When moving your child into their college dorm, create an environment that feels like a home away from home. That can mean bringing along familiar items such as favorite blankets, family photos, and keepsakes.
It also means allowing them to put their “stamp” on their new space, infusing their personality into it without you and your ex exerting your control. In other words, let your college-age pick and choose what would make them feel most comfortable.
By surrounding your children with the comforts of home, with mementos that reflect their relationship with the entire family (your ex-spouse included), and giving them the freedom to express themselves, you can better help your child to create a space where they feel secure and supported. Again, they'll take notice.
Encourage open and honest communication with your college-bound child.
As a parent, it’s useful to give a nod to the unique challenges faced by children of divorce. Anxiety can be heightened during the transition to college life, and it’s important to address these concerns with sensitivity and understanding.

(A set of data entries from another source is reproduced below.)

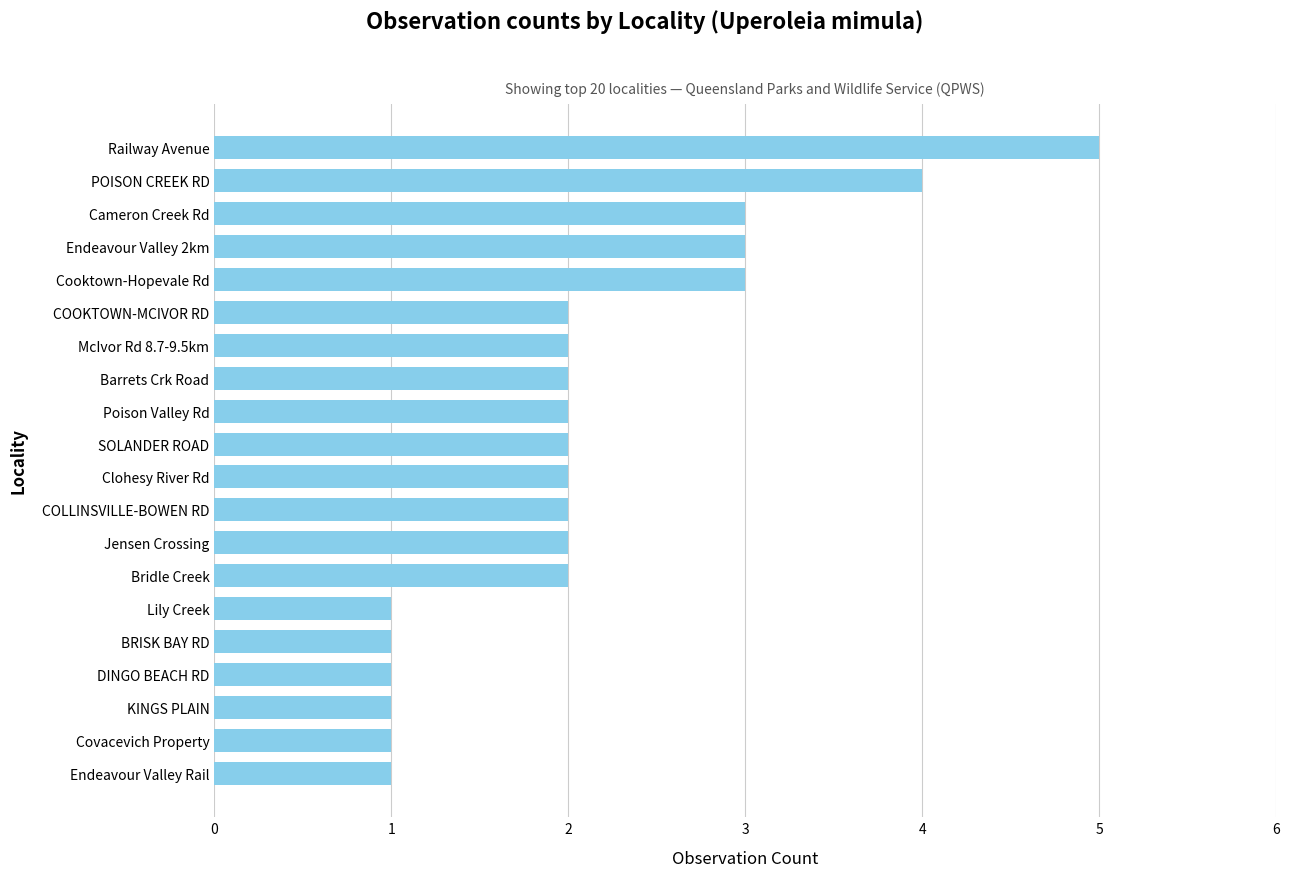

Reading bottom to top, extract all data points from this chart.

Endeavour Valley Rail=1	Covacevich Property=1	KINGS PLAIN=1	DINGO BEACH RD=1	BRISK BAY RD=1	Lily Creek=1	Bridle Creek=2	Jensen Crossing=2	COLLINSVILLE-BOWEN RD=2	Clohesy River Rd=2	SOLANDER ROAD=2	Poison Valley Rd=2	Barrets Crk Road=2	McIvor Rd 8.7-9.5km=2	COOKTOWN-MCIVOR RD=2	Cooktown-Hopevale Rd=3	Endeavour Valley 2km=3	Cameron Creek Rd=3	POISON CREEK RD=4	Railway Avenue=5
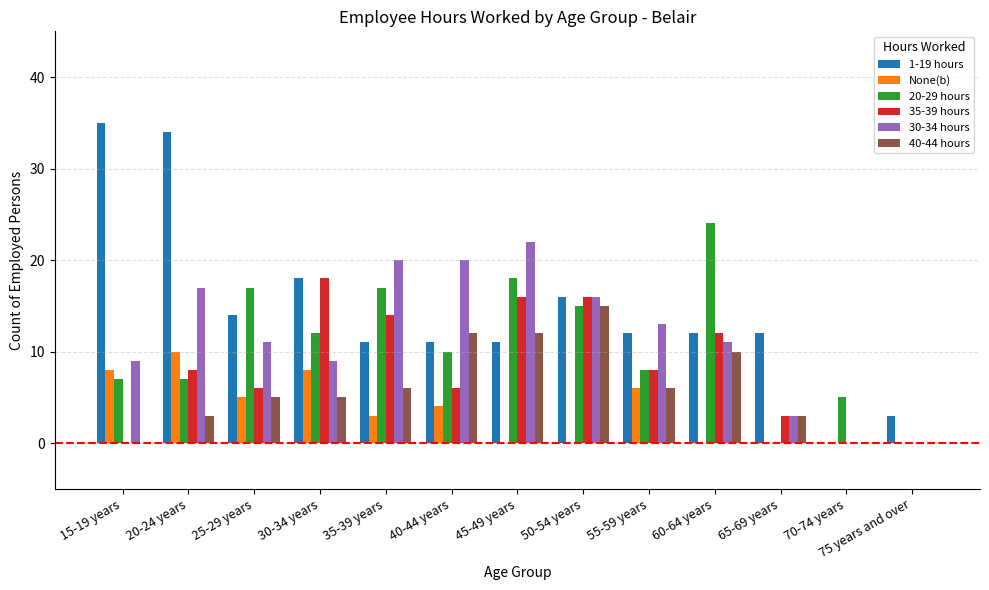

What value does the 40-44 hours series have at 50-54 years, to the nearest 5?

15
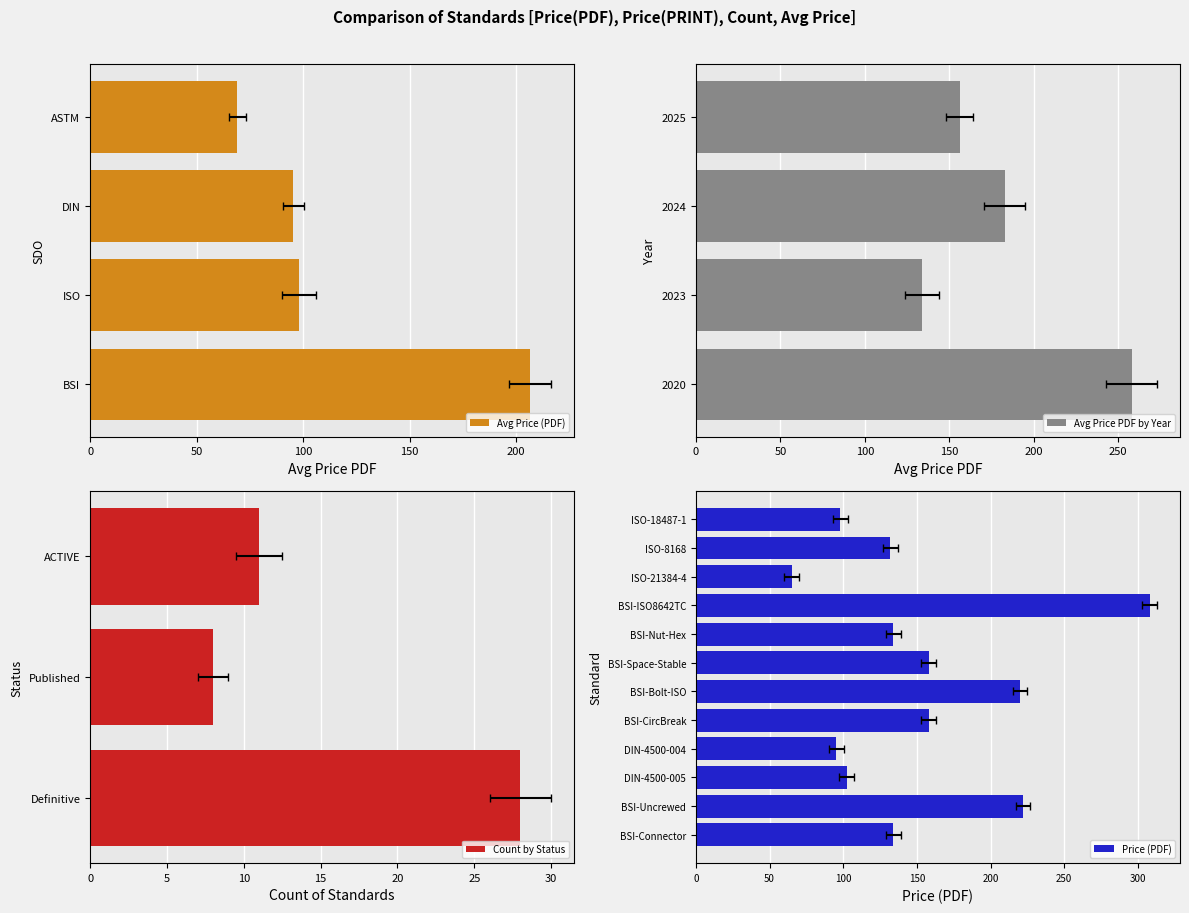

What is the difference between the maximum and minimum values?

243.0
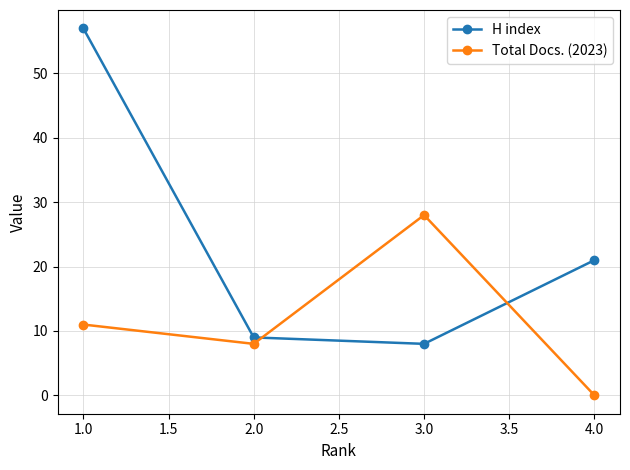

How many intersections are there between Total Docs. (2023) and H index?

2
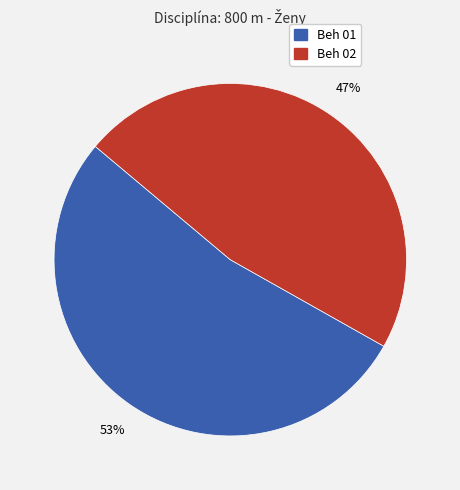

To the nearest percent, what percentage of the pie is Beh 02?

47%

Due to the timing and structure of some divorce agreements, college move-in can also coincide with the sale of the marital home. This can exacerbate feelings of insecurity as your young adult must face an additional transition to a new living space. To provide the support they need, even if you think they're “doing fine,” continue to encourage your child to express their feelings and reassure them that their well-being is and will remain your and their other parent’s top priority.
Monitor your child’s adjustment.
As you begin to communicate with your freshman, learn how to listen between the lines about how they're faring in their new environment. Are they happy? Sad? Anxious? Depressed? Do regular check-ins and encourage your child’s other parent to do the same.
Now for what’s arguably the hardest part. After moving a child into college, part of a parent’s job is to give them the space to become more independent. This can be difficult, especially for a divorced parent who has, as a result of their divorce, gotten to spend a lot more one-on-one time with the child than they might have if they were married. Though you might be tempted to over-parent, calling and texting more often than your college-age child wants or needs, do your best not to.
Instead, keep those lines of communication open with your ex (or establish them) in case you have to or want to send that text to them: “How’s [child’s name] doing today? We didn’t get to speak.” Or, “How do you think [child’s name] is doing at school? I would love to get your take.”
In the same vein, volunteer information to your ex about concerns you might have or when you hear happy news. College kids aren’t always so diligent when it comes to sharing news, good and bad, equally with their parents. The better relationship you forge with your ex, the more free flow of information there will be between the three of you.
Pat yourself on the back.
Give yourself a pat on the back. Your ex, too, if you feel the urge. Raising kids is joyful. And hard. But you did it — divorce and all. You got your freshman to where they are, so take a moment to feel pride and pleasure in that accomplishment in spite of all you’ve been through. Better yet, do something for you. You earned it, graduate.